Our church organist Yousef told me: “Some foreigners believe that Islam is the greatest danger for Palestinian Christians rather than Israel’s occupation. This is Israeli propaganda. Israel wants to tell the world that it protects us from the Muslims, but it is not true.”

In Aboud, we Muslims and Christians live a normal, peaceful life together. Last week our village celebrated the Feast of Saint Barbara for our patron saint whose shrine outside our village was damaged by the Israeli military in 2002. We invited the Muslims to share the traditional feast of Saint Barbara. They also invite us to share their traditional Ramadan evening meal. We have good relations. Muslims are peaceful people.

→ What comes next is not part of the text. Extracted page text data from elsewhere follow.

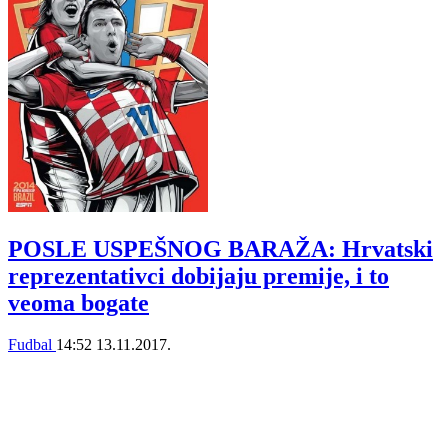
POSLE USPEŠNOG BARAŽA: Hrvatski
reprezentativci dobijaju premije, i to
veoma bogate
Fudbal
14:52
13.11.2017.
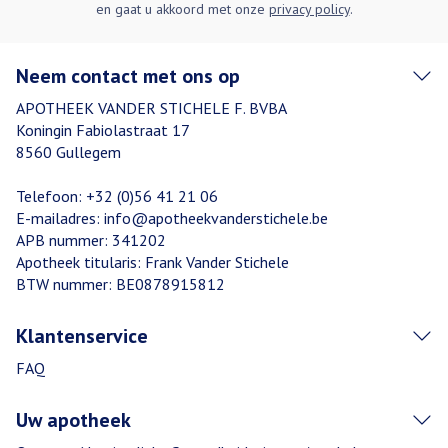
en gaat u akkoord met onze
privacy policy
.
Neem contact met ons op
APOTHEEK VANDER STICHELE F. BVBA
Koningin Fabiolastraat 17
8560
Gullegem
Telefoon:
+32 (0)56 41 21 06
E-mailadres:
info@
apotheekvanderstichele.be
APB nummer:
341202
Apotheek titularis:
Frank Vander Stichele
BTW nummer:
BE0878915812
Klantenservice
FAQ
Uw apotheek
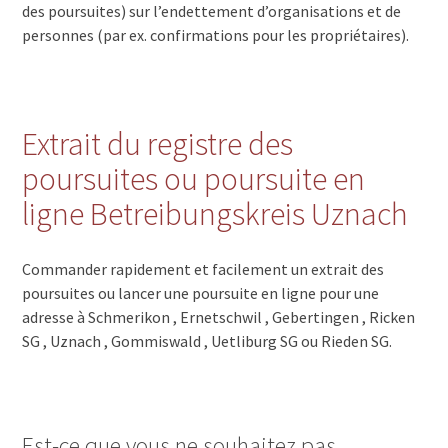
des poursuites) sur l’endettement d’organisations et de
personnes (par ex. confirmations pour les propriétaires).
Extrait du registre des
poursuites ou poursuite en
ligne Betreibungskreis Uznach
Commander rapidement et facilement un extrait des
poursuites ou lancer une poursuite en ligne pour une
adresse à Schmerikon , Ernetschwil , Gebertingen , Ricken
SG , Uznach , Gommiswald , Uetliburg SG ou Rieden SG.
Est-ce que vous ne souhaitez pas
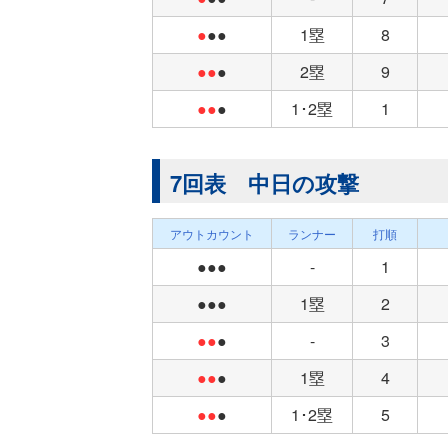
●
●●
1塁
8
●●
●
2塁
9
●●
●
1･2塁
1
7回表 中日の攻撃
アウトカウント
ランナー
打順
●●●
-
1
●●●
1塁
2
●●
●
-
3
●●
●
1塁
4
●●
●
1･2塁
5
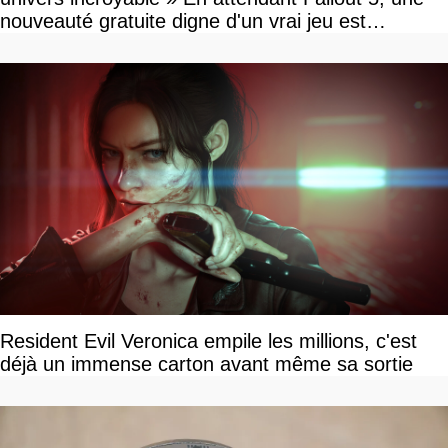
nouveauté gratuite digne d'un vrai jeu est
disponible
Resident Evil Veronica empile les millions, c'est
déjà un immense carton avant même sa sortie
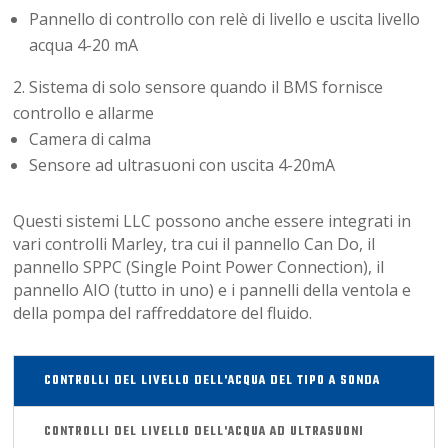
Pannello di controllo con relè di livello e uscita livello
acqua 4-20 mA
Sistema di solo sensore quando il BMS fornisce
controllo e allarme
Camera di calma
Sensore ad ultrasuoni con uscita 4-20mA
Questi sistemi LLC possono anche essere integrati in
vari controlli Marley, tra cui il pannello Can Do, il
pannello SPPC (Single Point Power Connection), il
pannello AIO (tutto in uno) e i pannelli della ventola e
della pompa del raffreddatore del fluido.
CONTROLLI DEL LIVELLO DELL'ACQUA DEL TIPO A SONDA
CONTROLLI DEL LIVELLO DELL'ACQUA AD ULTRASUONI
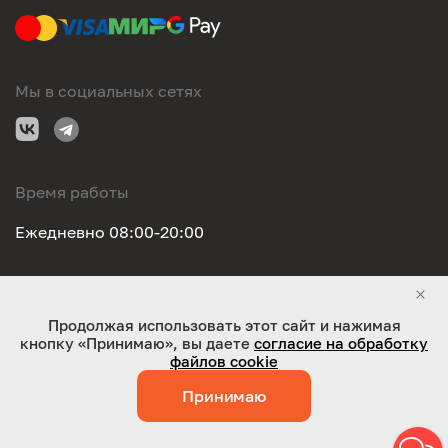
Мы в социальных сетях
Время работы
Ежедневно 08:00-20:00
Правовая информация
Продолжая использовать этот сайт и нажимая
кнопку «Принимаю», вы даете
согласие на обработку
ООО "Оригинал-сервис". Все права защищены 2026
файлов cookie
Принимаю
Работает на технологиях:
Jaky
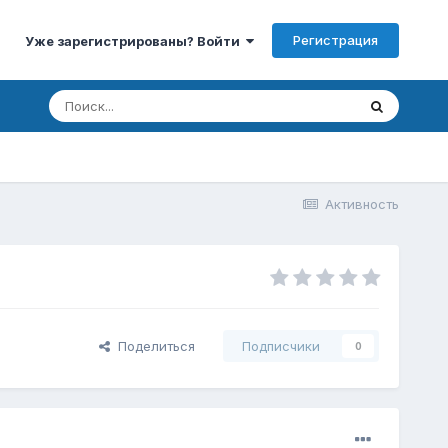
Регистрация
Уже зарегистрированы? Войти
Активность
Поделиться
Подписчики
0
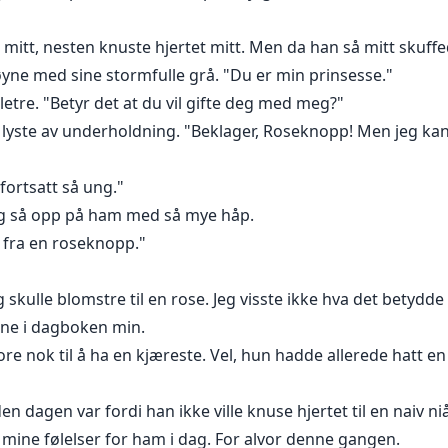
itt, nesten knuste hjertet mitt. Men da han så mitt skuff
øyne med sine stormfulle grå. "Du er min prinsesse."
uletre. "Betyr det at du vil gifte deg med meg?"
 lyste av underholdning. "Beklager, Roseknopp! Men jeg kan
 fortsatt så ung."
 Jeg så opp på ham med så mye håp.
 fra en roseknopp."
g skulle blomstre til en rose. Jeg visste ikke hva det betyd
ene i dagboken min.
tore nok til å ha en kjæreste. Vel, hun hadde allerede hatt en
en dagen var fordi han ikke ville knuse hjertet til en naiv 
ne mine følelser for ham i dag. For alvor denne gangen.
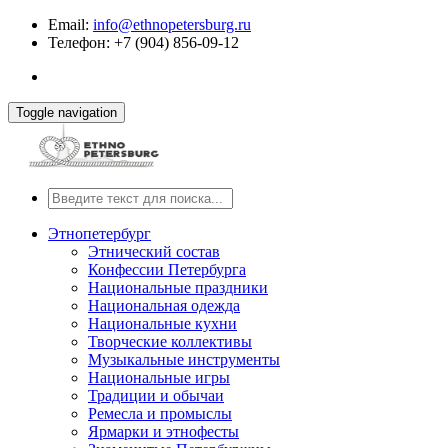
Email:
info@ethnopetersburg.ru
Телефон: +7 (904) 856-09-12
Toggle navigation
Этнопетербург
Этнический состав
Конфессии Петербурга
Национальные праздники
Национальная одежда
Национальные кухни
Творческие коллективы
Музыкальные инструменты
Национальные игры
Традиции и обычаи
Ремесла и промыслы
Ярмарки и этнофесты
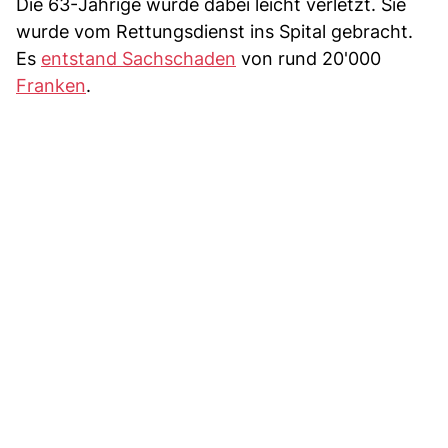
Die 63-Jährige wurde dabei leicht verletzt. Sie
wurde vom Rettungsdienst ins Spital gebracht.
Es
entstand Sachschaden
von rund 20'000
Franken
.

With signs, songs and prayers, our village has been protesting against Israel’s apartheid wall. Through peaceful demonstrations and the planting of olive trees, we want to tell the Israelis and the international community that we are against Israel taking our lands. We are working for peace here, but still the Israeli soldiers have attacked our peaceful protests with clubs, sound bombs, tear gas and rubber-coated steel bullets.

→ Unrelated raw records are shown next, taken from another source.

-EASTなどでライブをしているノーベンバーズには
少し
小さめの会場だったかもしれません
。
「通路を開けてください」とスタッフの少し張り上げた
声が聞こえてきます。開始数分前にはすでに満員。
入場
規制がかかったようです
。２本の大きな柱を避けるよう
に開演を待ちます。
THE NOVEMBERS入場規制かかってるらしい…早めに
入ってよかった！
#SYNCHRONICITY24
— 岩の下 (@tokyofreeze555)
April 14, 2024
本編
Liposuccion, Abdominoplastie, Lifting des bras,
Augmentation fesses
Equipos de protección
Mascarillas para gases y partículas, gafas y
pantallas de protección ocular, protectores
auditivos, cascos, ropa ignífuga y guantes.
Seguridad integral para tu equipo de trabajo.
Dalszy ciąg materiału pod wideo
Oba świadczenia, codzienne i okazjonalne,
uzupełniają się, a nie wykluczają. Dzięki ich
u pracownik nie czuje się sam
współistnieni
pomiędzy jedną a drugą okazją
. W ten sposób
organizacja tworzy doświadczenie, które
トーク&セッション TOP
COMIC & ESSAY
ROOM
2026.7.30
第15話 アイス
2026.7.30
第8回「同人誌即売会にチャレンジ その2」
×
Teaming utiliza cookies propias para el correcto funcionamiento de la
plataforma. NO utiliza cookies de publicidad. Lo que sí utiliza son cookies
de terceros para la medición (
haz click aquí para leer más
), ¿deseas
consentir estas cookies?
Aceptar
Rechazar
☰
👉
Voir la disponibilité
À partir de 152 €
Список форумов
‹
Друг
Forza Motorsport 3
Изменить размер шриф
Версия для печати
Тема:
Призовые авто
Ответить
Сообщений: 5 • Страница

Two weeks ago, we were honoured with a visit to Aboud by the highest Roman Catholic official in the Holy Land, the Latin Patriarch of Jerusalem, Michel Sabbah. Patriarch Sabbah, a Palestinian, planted an olive tree on the planned route of the wall, and told 1,000 peaceful protesters, “The wall doesn’t benefit the security of either Israel or anybody else. Our prayers are for the removal of this physical wall currently under construction and the return of our lands.

“Our hearts are filled with love, and no hatred for anybody. With our faith and love, we demand the removal of this wall. We affirm that it is a mistake and an attack against our lands and our properties, and an attack against friendly relationships between the two people.

“In your faith and your love you shall find a guide for your political action and your resistance against every oppression. You may say that love is an unknown language to politics, but love is possible in spite of all the evil we experience. We shall make it possible!”

Just after Patriarch Sabbah left, an Israeli protesting with us was arrested by Israeli soldiers as he planted an olive tree.

We have good Israeli friends. We do not say that every Israeli soldier is bad, because they are just soldiers following orders.

Yes, there are Palestinian Christians here in Aboud, Bethlehem, Jerusalem, Ramallah, and Gaza. We are the Salt of the Earth.

My religion tells me that I have to love everybody and accept everybody without conditions.

We have here good Jewish people, good Muslims and good Christians. We can live together. This is the Holy Land.

If we in Aboud can send a message to the world this Christmas, it is that Jews, Christians and Muslims have to live together in peace.

Father Firas Aridah is a Jordanian priest serving the Roman Catholic Holy Mary Mother of Sorrows Church in the village of Aboud.